HBV infects over 257 million people worldwide and is associated with the development of hepatocellular carcinoma (HCC). Integration of HBV DNA into the host genome is likely a key driver of HCC oncogenesis. Here, we utilise targeted long-read sequencing to determine the structure of HBV DNA integrations as well as full isoform information of HBV mRNA with more accurate quantification than traditional next generation sequencing platforms.

DNA and RNA were isolated from fresh frozen liver biopsies collected within the GS-US-174-0149 clinical trial. A pan-genotypic panel of biotinylated oligos was developed to enrich for HBV sequences from sheared genomic DNA (∼7 kb) and full-length cDNA libraries from poly-adenylated RNA. Samples were sequenced on the PacBio long-read platform and analysed using a custom bioinformatic pipeline.

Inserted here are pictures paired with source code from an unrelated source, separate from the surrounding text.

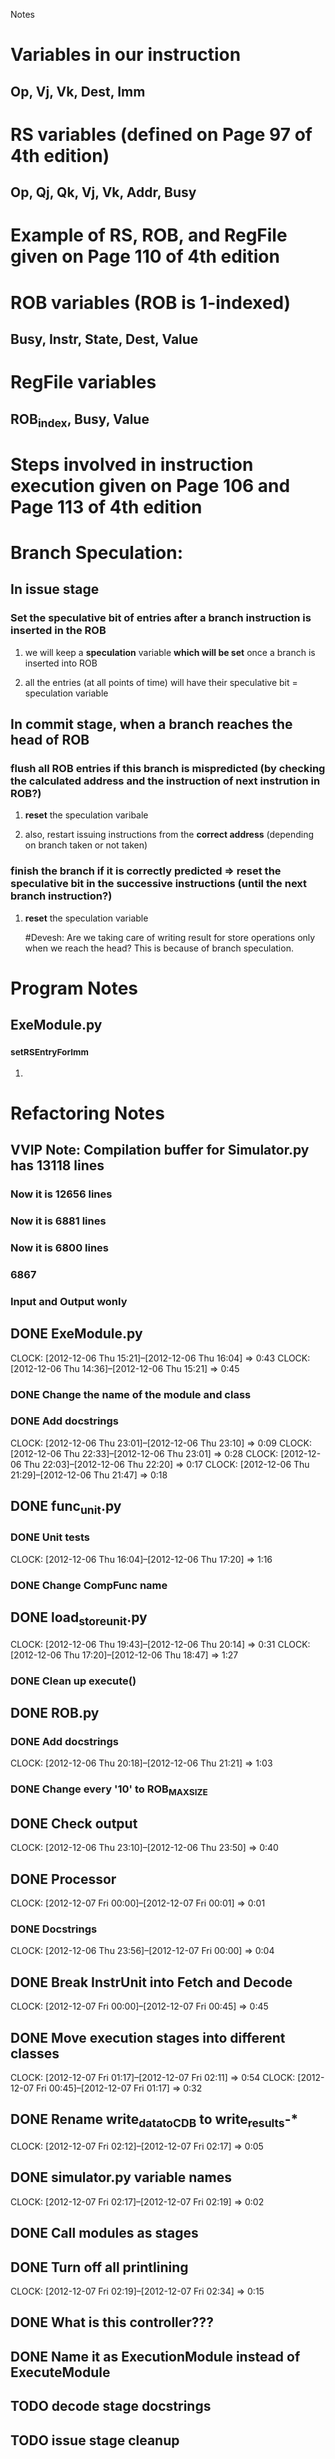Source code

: # -*- org-pretty-entities-include-sub-superscripts: nil; -*-
				 Notes

* Variables in our instruction
** Op, Vj, Vk, Dest, Imm
* RS variables (defined on *Page 97* of 4th edition)
** Op, Qj, Qk, Vj, Vk, Addr, Busy
* Example of RS, ROB, and RegFile given on *Page 110* of 4th edition
* ROB variables (ROB is 1-indexed)
** Busy, Instr, State, Dest, Value
* RegFile variables
** ROB_index, Busy, Value
* Steps involved in instruction execution given on *Page 106* and *Page 113* of 4th edition
* Branch Speculation:
** In issue stage
*** Set the speculative bit of entries after a branch instruction is inserted in the ROB
**** we will keep a *speculation* variable *which will be set* once a branch is inserted into ROB
**** all the entries (at all points of time) will have their speculative bit = speculation variable
** In commit stage, when a branch reaches the head of ROB
*** flush all ROB entries if this branch is mispredicted (by checking the calculated address and the instruction of next instrution in ROB?)
**** *reset* the speculation varibale
**** also, restart issuing instructions from the *correct address* (depending on branch taken or not taken)
*** finish the branch if it is correctly predicted => reset the speculative bit in the successive instructions (until the next branch instruction?)
**** *reset* the speculation variable


#Devesh: Are we taking care of writing result for store operations only when we reach the head? This is because of branch speculation.
* Program Notes
** ExeModule.py
*** _setRSEntryForImm
**** 
* Refactoring Notes
** VVIP Note: Compilation buffer for Simulator.py has 13118 lines
*** Now it is 12656 lines
*** Now it is 6881 lines
*** Now it is 6800 lines
*** 6867
*** Input and Output wonly
** DONE ExeModule.py
   CLOCK: [2012-12-06 Thu 15:21]--[2012-12-06 Thu 16:04] =>  0:43
   CLOCK: [2012-12-06 Thu 14:36]--[2012-12-06 Thu 15:21] =>  0:45
*** DONE Change the name of the module and class
*** DONE Add docstrings
    CLOCK: [2012-12-06 Thu 23:01]--[2012-12-06 Thu 23:10] =>  0:09
    CLOCK: [2012-12-06 Thu 22:33]--[2012-12-06 Thu 23:01] =>  0:28
    CLOCK: [2012-12-06 Thu 22:03]--[2012-12-06 Thu 22:20] =>  0:17
    CLOCK: [2012-12-06 Thu 21:29]--[2012-12-06 Thu 21:47] =>  0:18
** DONE func_unit.py
*** DONE Unit tests
    CLOCK: [2012-12-06 Thu 16:04]--[2012-12-06 Thu 17:20] =>  1:16
*** DONE Change CompFunc name
** DONE load_store_unit.py
   CLOCK: [2012-12-06 Thu 19:43]--[2012-12-06 Thu 20:14] =>  0:31
   CLOCK: [2012-12-06 Thu 17:20]--[2012-12-06 Thu 18:47] =>  1:27
*** DONE Clean up execute()
** DONE ROB.py
*** DONE Add docstrings
    CLOCK: [2012-12-06 Thu 20:18]--[2012-12-06 Thu 21:21] =>  1:03
*** DONE Change every '10' to ROB_MAX_SIZE
** DONE Check output
   CLOCK: [2012-12-06 Thu 23:10]--[2012-12-06 Thu 23:50] =>  0:40
** DONE Processor
   CLOCK: [2012-12-07 Fri 00:00]--[2012-12-07 Fri 00:01] =>  0:01
*** DONE Docstrings
    CLOCK: [2012-12-06 Thu 23:56]--[2012-12-07 Fri 00:00] =>  0:04
** DONE Break InstrUnit into Fetch and Decode
   CLOCK: [2012-12-07 Fri 00:00]--[2012-12-07 Fri 00:45] =>  0:45
** DONE Move execution stages into different classes
   CLOCK: [2012-12-07 Fri 01:17]--[2012-12-07 Fri 02:11] =>  0:54
   CLOCK: [2012-12-07 Fri 00:45]--[2012-12-07 Fri 01:17] =>  0:32
** DONE Rename write_data_to_CDB to write_results-*
   CLOCK: [2012-12-07 Fri 02:12]--[2012-12-07 Fri 02:17] =>  0:05
** DONE simulator.py variable names
   CLOCK: [2012-12-07 Fri 02:17]--[2012-12-07 Fri 02:19] =>  0:02
** DONE Call modules as stages
** DONE Turn off all printlining
   CLOCK: [2012-12-07 Fri 02:19]--[2012-12-07 Fri 02:34] =>  0:15
** DONE What is this controller???
** DONE Name it as ExecutionModule instead of ExecuteModule
** TODO decode stage docstrings
** TODO issue stage cleanup
** DONE CPI
** Multi issue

HBV-targeted long-read DNA sequencing generated high coverage data spanning entire integrations. Strikingly, in 13 of 42 samples (31%) we were able to detect HBV sequences flanked by 2 different chromosomes, indicating a chromosomal translocation associated with HBV integration. Chromosomal translocations were unique to each biopsy sample, suggesting that each originated randomly, and in some cases had evidence of clonal expansion. Using targeted long-read RNA sequencing, we determined that upwards of 95% of all HBV transcripts in patients who are HBeAg-positive originate from cccDNA. In contrast, patients who are HBeAg-negative expressed mostly HBsAg from integrations.

Targeted lso-Seq allowed for accurate quantitation of the HBV transcriptome and assignment of transcripts to either cccDNA or integration origins. The existence of multiple unique HBV-associated inter-chromosomal translocations in non-HCC CHB patient liver biopsies suggests a novel mechanism with mutagenic potential that may contribute to progression to HCC.

Fresh frozen liver biopsies from patients infected with HBV were subjected to targeted long-read RNA and DNA sequencing. Long-read RNA sequencing captures entire HBV transcripts in a single read, allowing for resolution of overlapping transcripts from the HBV genome. This resolution allowed us to quantify the burden of transcription from integrations vs. cccDNA origin in individual patients. Patients who were HBeAg-positive had a significantly larger fraction of the HBV transcriptome originating from cccDNA compared with those who were HBeAg-negative. Long-read DNA sequencing captured entire integrated HBV sequences including multiple kilobases of flanking host sequence within single reads. This resolution allowed us to describe integration events flanked by 2 different host chromosomes, indicating that integrated HBV DNA are associated with inter-chromosomal translocations. This may lead to significant transcriptional dysregulation and drive progression to HCC.